Qu’est-ce-que produire des champignons sur du marc de café dans un parking souterrain doit aux techniques des maraîchers de la Belle époque? Ces derniers ont cultivé des champignons (de Paris) dans des carrières grâce aux excréments des chevaux utilisés pour tracter les convois jusque dans le « ventre de Paris », le marché de gros des Halles.
Leurs lointains successeurs appliquent à leur tour un principe de récupération des déchets et d’économie circulaire: loin d’être un concept « bobo », une technique issue des sagesses paysannes d’antan.
Après « l’explosion d’inventivité » des maraîchers et horticulteurs franciliens entre 1890 et 1930, quand 60 à 80% des produits frais consommés à Paris étaient produits localement, l’exposition dresse le tableau d’une agriculture urbaine nourricière possible un siècle plus tard.
Or, aujourd’hui, l’Ile-de-France ne compte plus que 5.026 agriculteurs chefs d’exploitation, avec au total 11.338 personnes inscrites à la Chambre d’agriculture, en comptant les aidants familiaux, souvent des conjoints d’agriculteurs ou agricultrices, et des employés agricoles, selon le recensement de 2010.
Contre la « nature-décor »
L’agriculture urbaine, elle, occupe quelque 1.400 « équivalent temps pleins » en Ile-de-France, selon l’Afaup (Association française d’agriculture urbaine professionnelle). « Or, seulement 1,5% des fruits consommés par les Franciliens proviennent de la région, et moins de 10% des légumes », explique Augustin Rosenstiehl, architecte et commissaire de l’exposition, qui dirige un laboratoire de recherche sur l’agriculture depuis 10 ans.
« Nous sommes convaincus que l’agriculture urbaine peut participer à la nourriture de l’Ile-de-France, à condition qu’il y ait un soutien public pour soutenir sa créativité et accompagner l’excellence, comme cela fut le cas au début du siècle, via les dépôts de brevet, ouvertures d’écoles (Grignon, Versailles, Rambouillet…) et les lancements de formations d’une élite horticole », assure-t-il.
L’architecte critique particulièrement la « nature-décor » inventée par l’urbanisme des années 50-60, une « illusion » selon lui. « L’exposition montre qu’en Ile-de-France, la ville moderne a créé deux fois plus de nature qu’il n’y en avait en 1900, avec ses jardins individuels, pavillons, parcs de loisirs et pelouses autour des grands ensembles », mais cette nature ne crée aucune biodiversité, dit M. Rosenstiehl.
Ainsi en 1900, 17% des emprises au sol en Ile-de-France étaient constituées de « nature » (bois, forêts, marécages, etc.), selon la carte militaire de l’Institut d’aménagement et d’urbanisme (IAU).
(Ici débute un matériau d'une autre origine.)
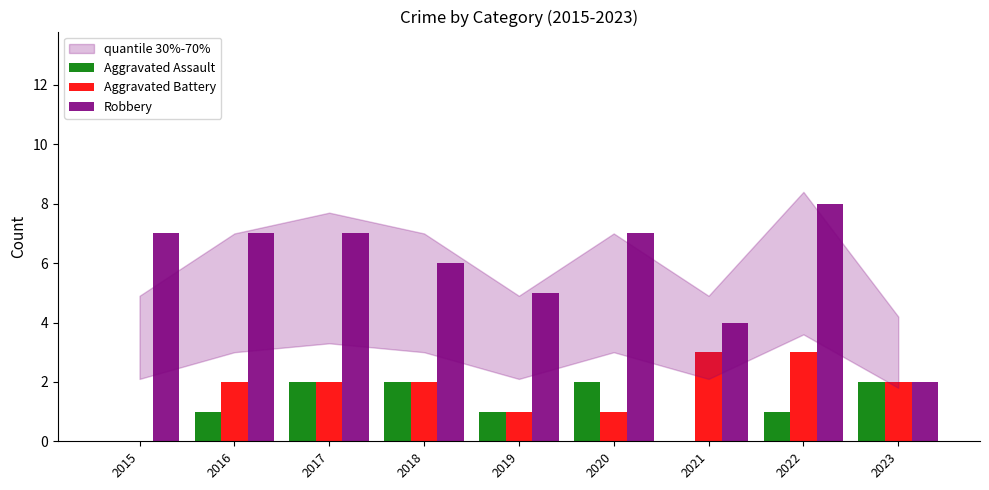

The Robbery series shows 2 at 2017. True or false?

False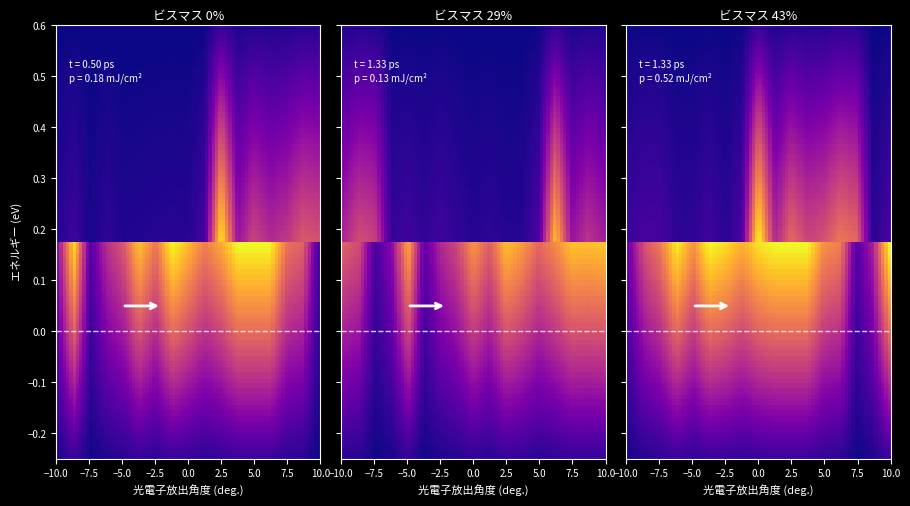

Which series has the widest spread of values?

1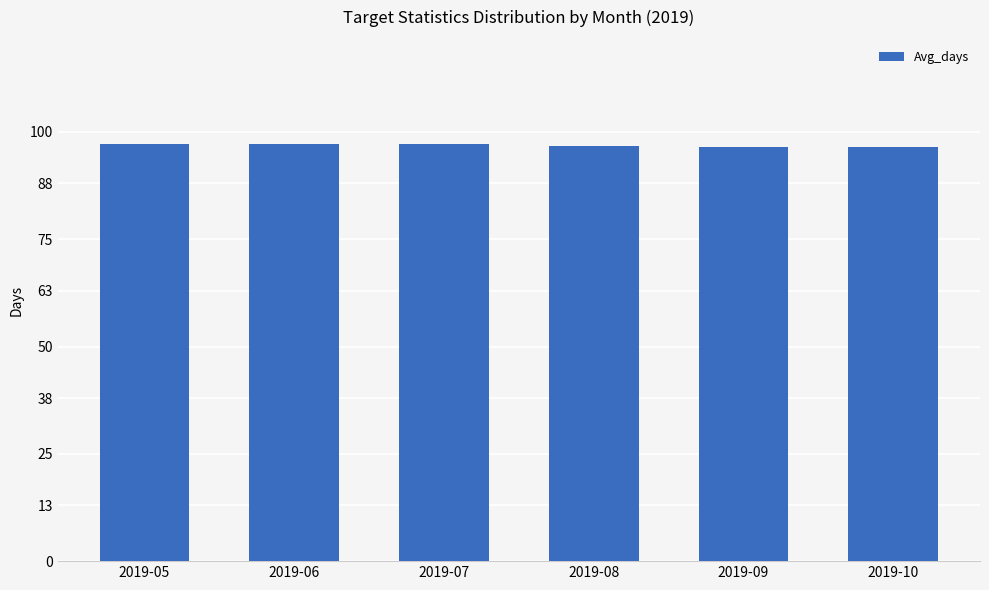

At which label does the data first exceed 97?

2019-05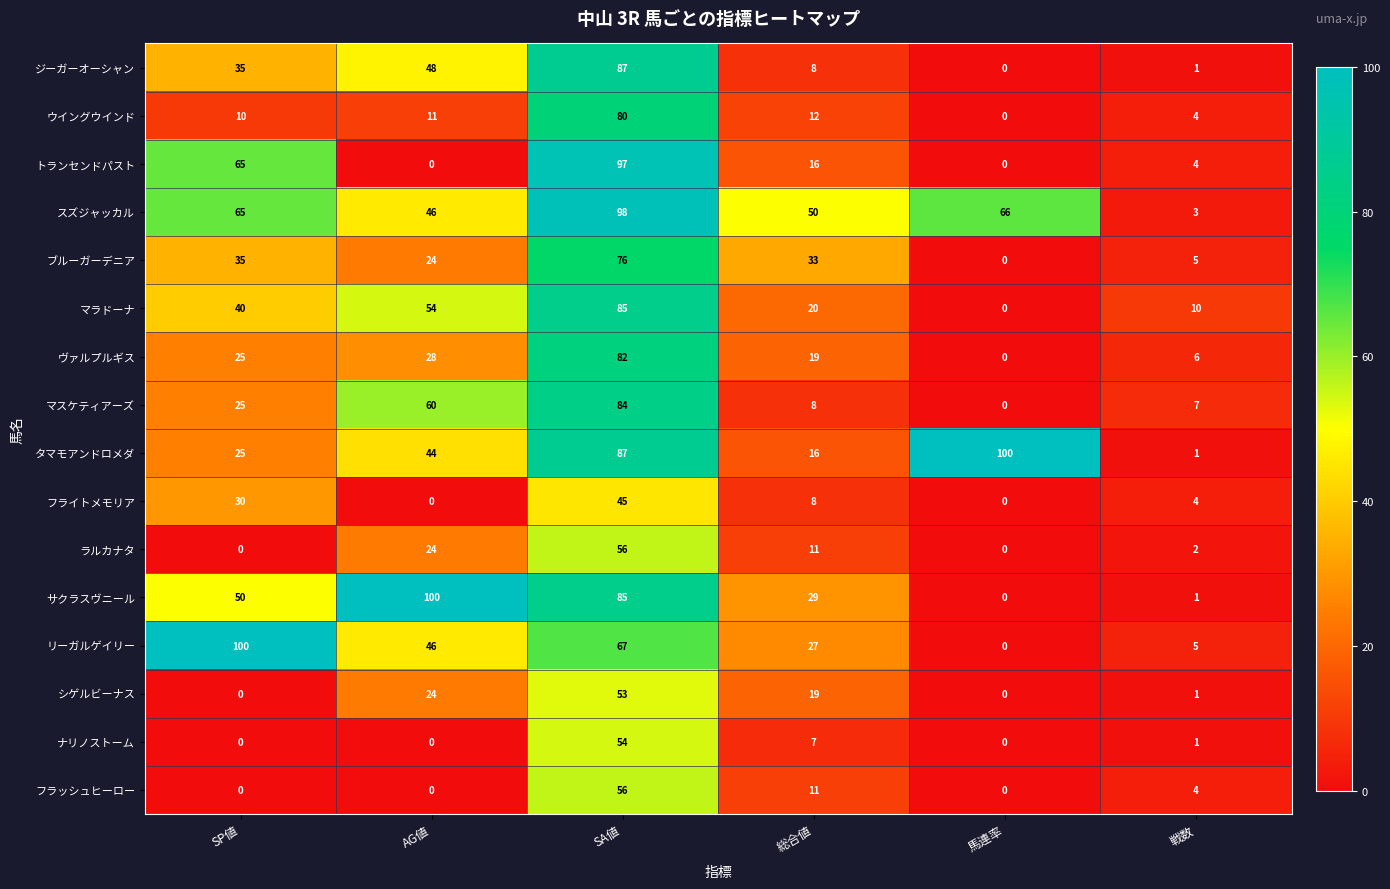

Which category has the highest value in the ブルーガーデニア series?

SA値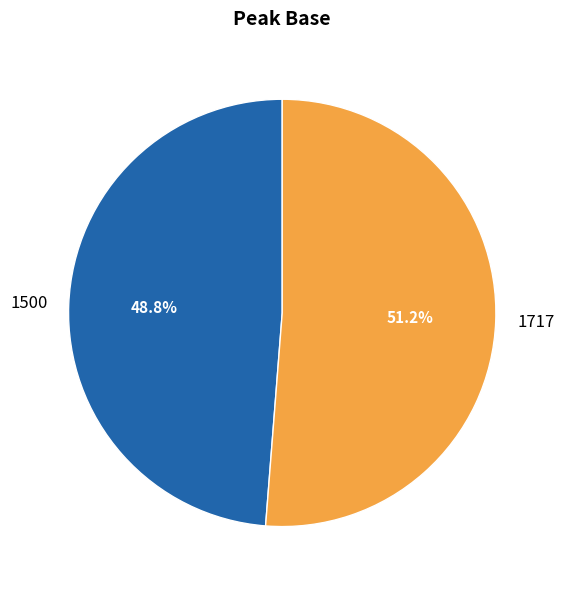

Which slice represents more than half of the pie?

1717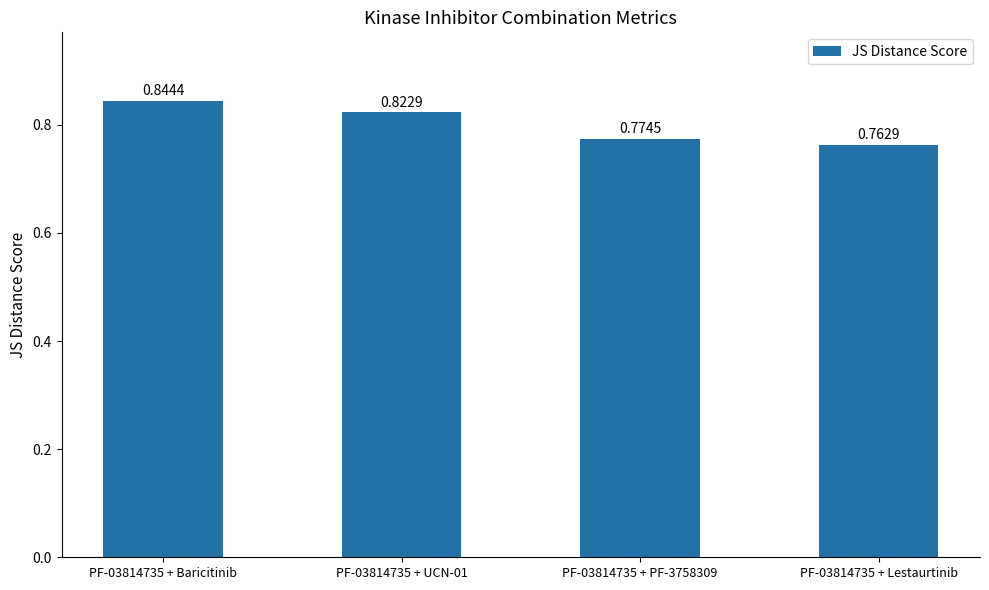

Between PF-03814735 + PF-3758309 and PF-03814735 + Baricitinib, which is larger?

PF-03814735 + Baricitinib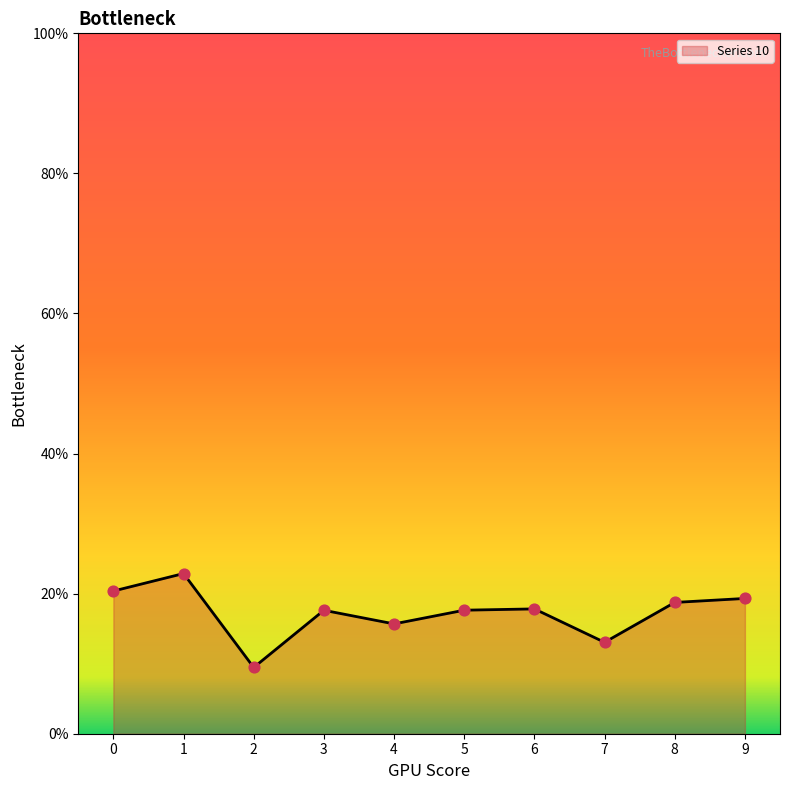

What is the change in value from 0 to 7?

-0.1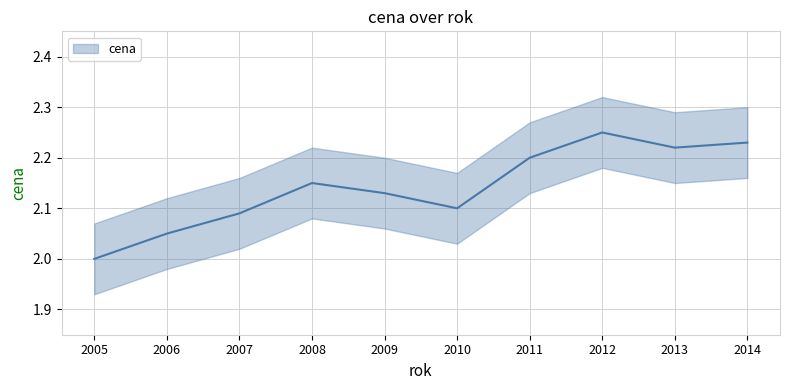

How many lines are shown in the chart?

1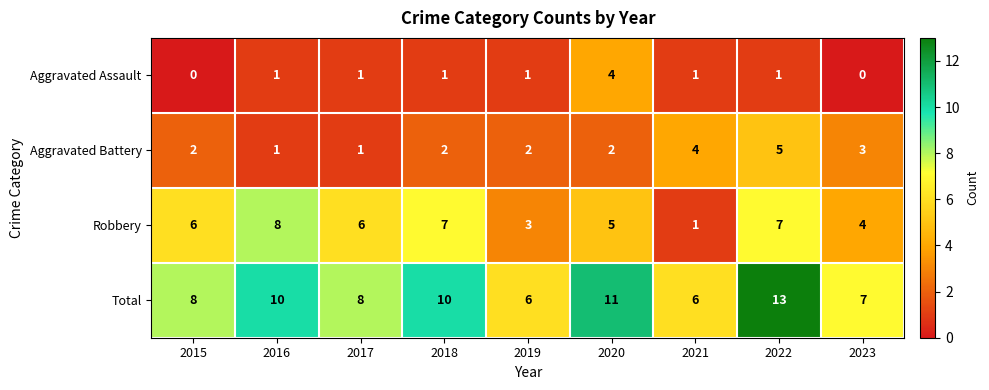

What is the average value of the Robbery series?

5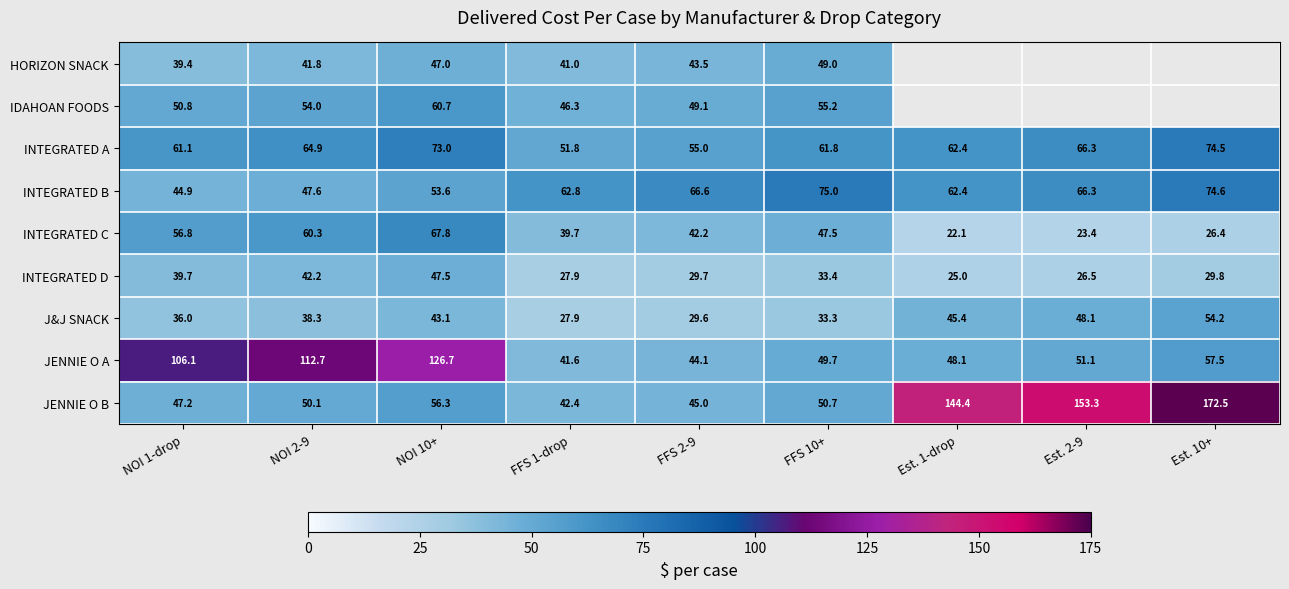

At which category is the sum across all series the highest?

NOI 10+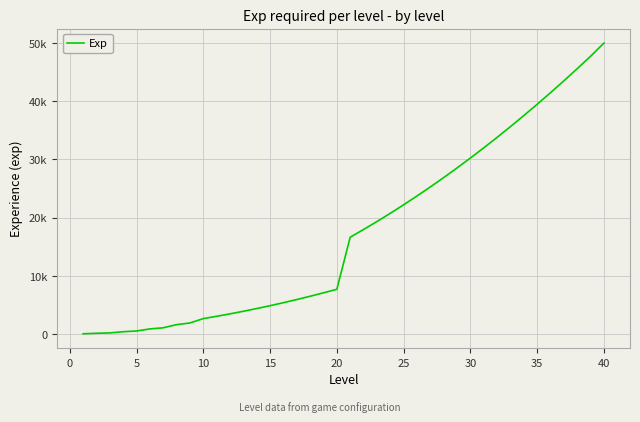

What is the sum of all values?

699662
En 2012, ce chiffre monte à « 33% des emprises », démontre le commissaire de l’exposition.
Freins à la mixité
« Le drame, c’est qu’au passage, on a supprimé l’agriculture urbaine qui a prouvé sa capacité à nourrir et à nicher la biodiversité », constate-t-il en citant « les fosses à cresson de Stains ou les murs à pêches de Bagnolet ».
« Il ne s’agit pas de refaire la même chose, mais de régulariser ce qui est en train de se passer », plaide-t-il en évoquant une expérience d’élevage urbain en Seine-Saint-Denis « freinée » par les lois d’urbanisme françaises délimitant férocement les terrains en A (agricoles), U (urbains) ou N (nature) et empêchant la mixité.
« Les bergers urbains gagnent leur vie à entretenir des pelouses avec leurs moutons, mais ne peuvent ni vivre de la viande, ni de la laine, en raison des régulations existantes », explique-t-il.
« A l’inverse, il est aussi urgent de pouvoir construire sur certaines zones agricoles, notamment pour loger les nouveaux arrivants urbains intéressés par des expériences d’agriculture collective en cours », ajoute-t-il.
Contre-exemple d’aménagement urbanistique à vocation agricole, selon M. Rosenstiehl, le projet Europacity sur le triangle de Gonesse, entre Paris et Roissy, illustre « tout ce qu’il ne faut pas faire » pour rendre une ville agricole. « Ce projet prévoit un aménagement très horizontal et très consommateur de terres or il faut des centaines d’années pour reconstituer des sols agricoles », souligne-t-il, en appelant à repenser une véritable « programmation urbaine » de l’aménagement agricole.